Can you retype the passage about Barry below, everything from "Last Sunday, as" down to "its second season.", without changing a word?
(Document section)
Last Sunday, as you watched an hour and a half bloody battle with no significant deaths for a second time, or decided to run out of the house directly for a local theater to chase one final piece of essential monoculture with another, a dark half hour comedy on HBO decided to air “ronny/lilly”, the most significant episode of its series, in the middle of its second season.
I’m underselling Barry, an Emmy award winning show about a contract killer attempting to redeem himself through acting, starring former Saturday Night Live anchor Bill Hader, but that’s because I watched it passively for the last two years, largely unimpressed. Barry is a post David Chase, tight, well written and well acted show, but perhaps its minor key or my general anti-hero fatigue had left me somewhat cold to its low stakes, off kilter charms. It struck me as reps in the gym for Hader. When he breaks into feature film directing or a more ambitious effort on HBO or Disney + or parts unknown we’d say “Remember that show Barry? It was so apparent this was coming”.
(End Document section)
(Provided material)
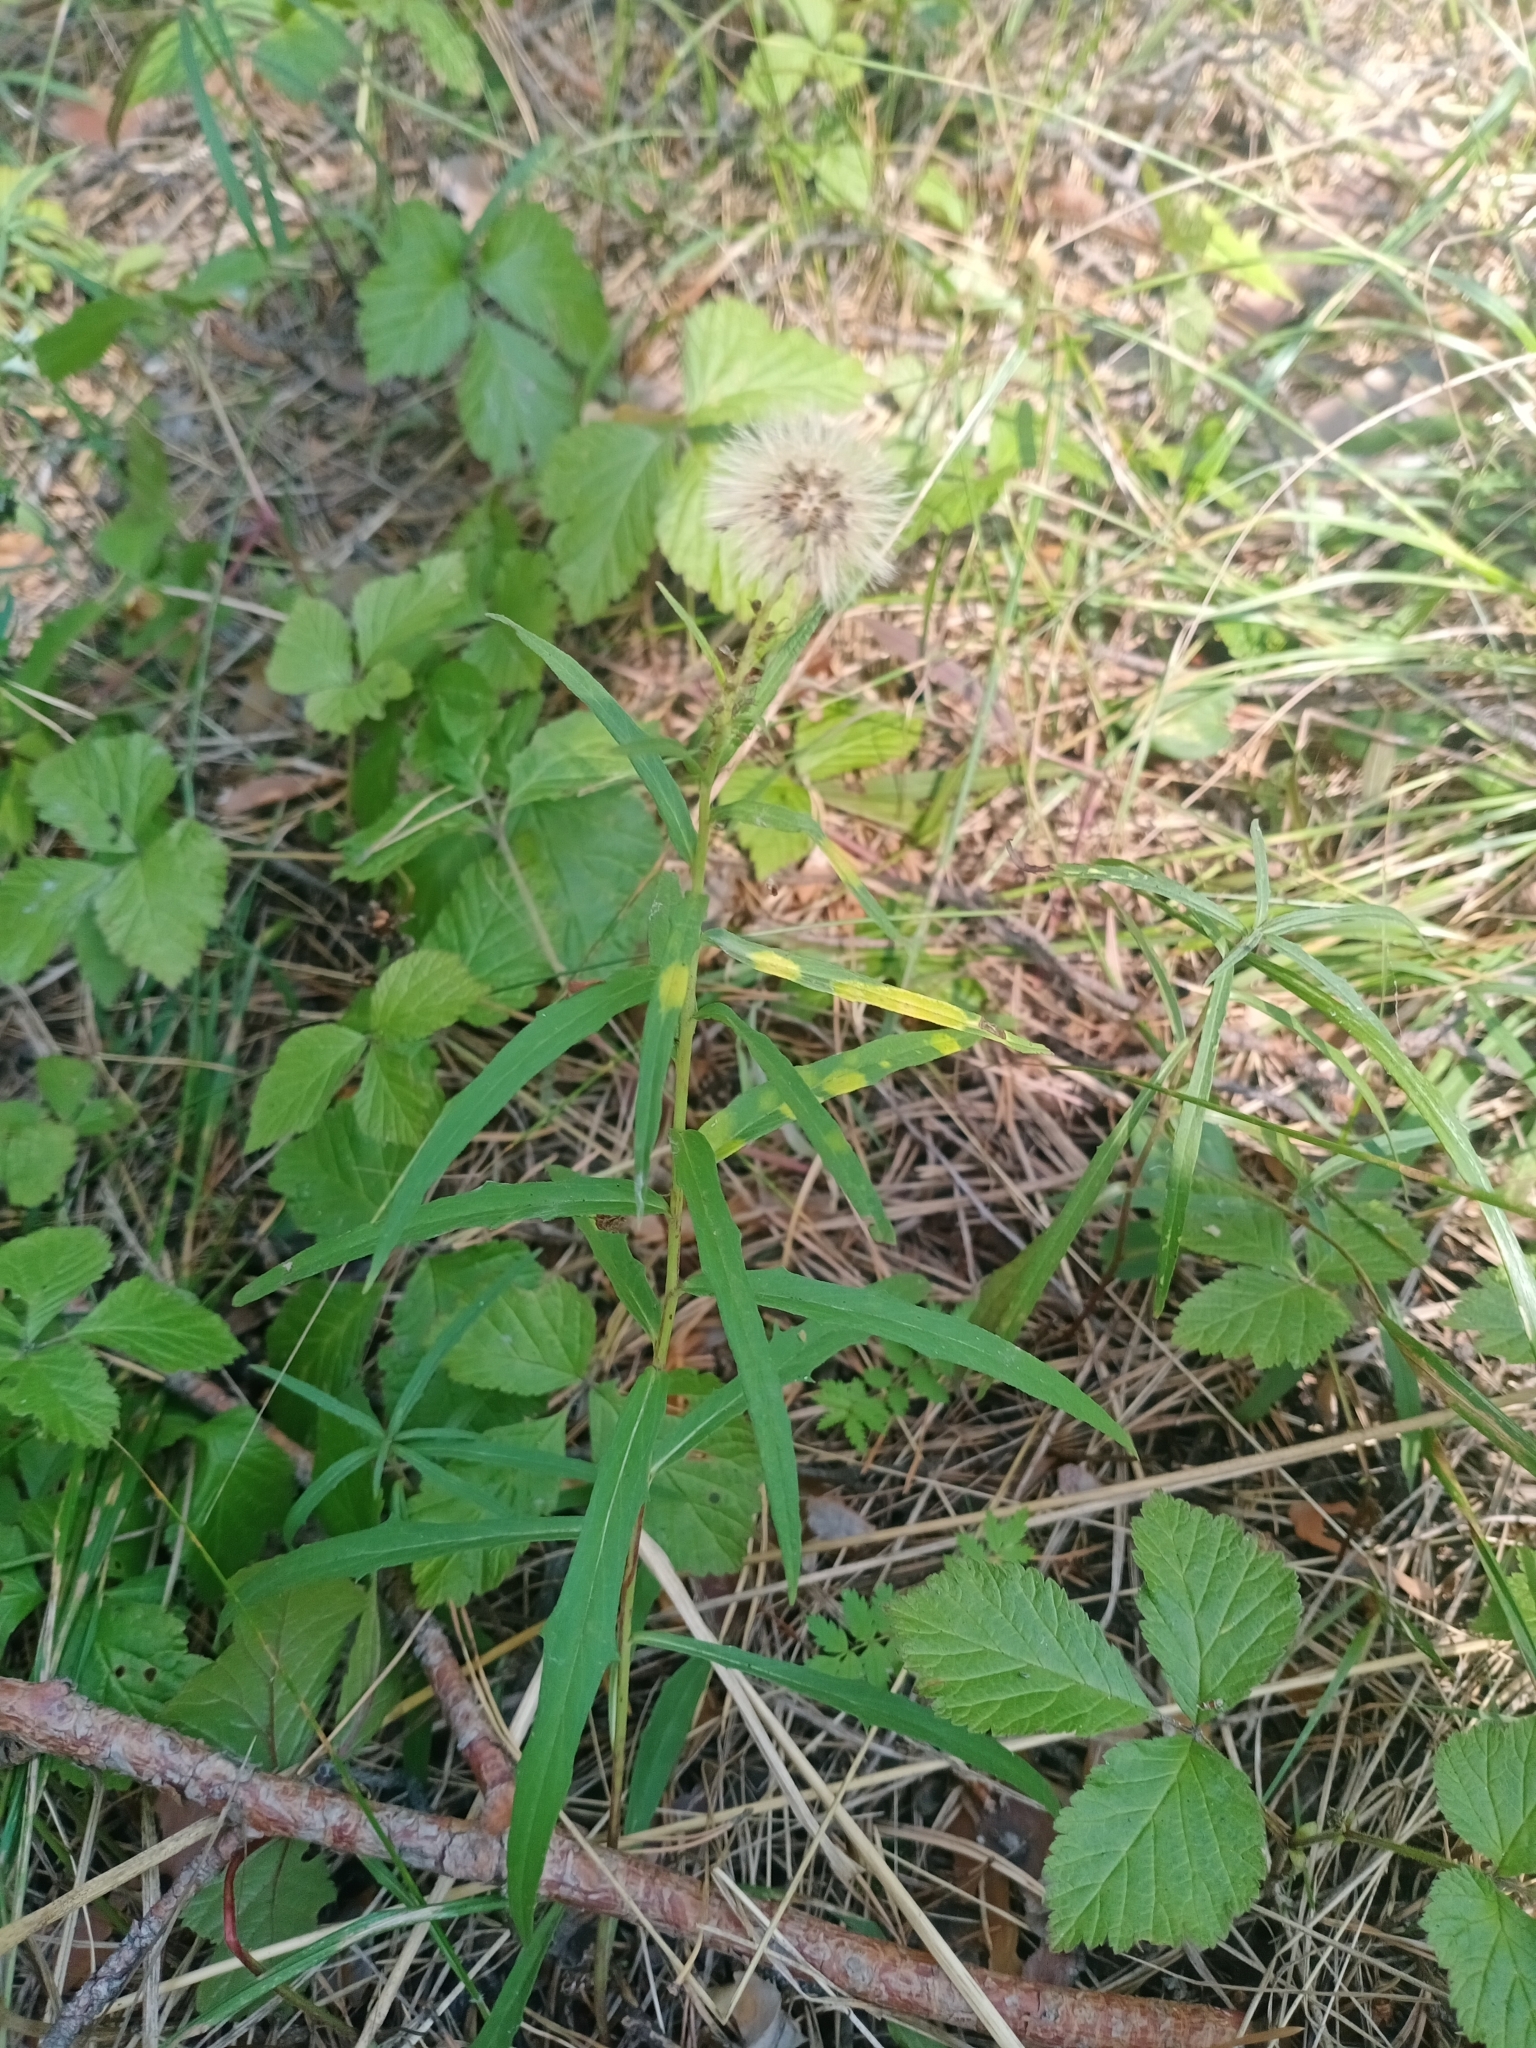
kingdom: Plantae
(End Provided material)
▸ **Task response**:
Last Sunday, as you watched an hour and a half bloody battle with no significant deaths for a second time, or decided to run out of the house directly for a local theater to chase one final piece of essential monoculture with another, a dark half hour comedy on HBO decided to air “ronny/lilly”, the most significant episode of its series, in the middle of its second season.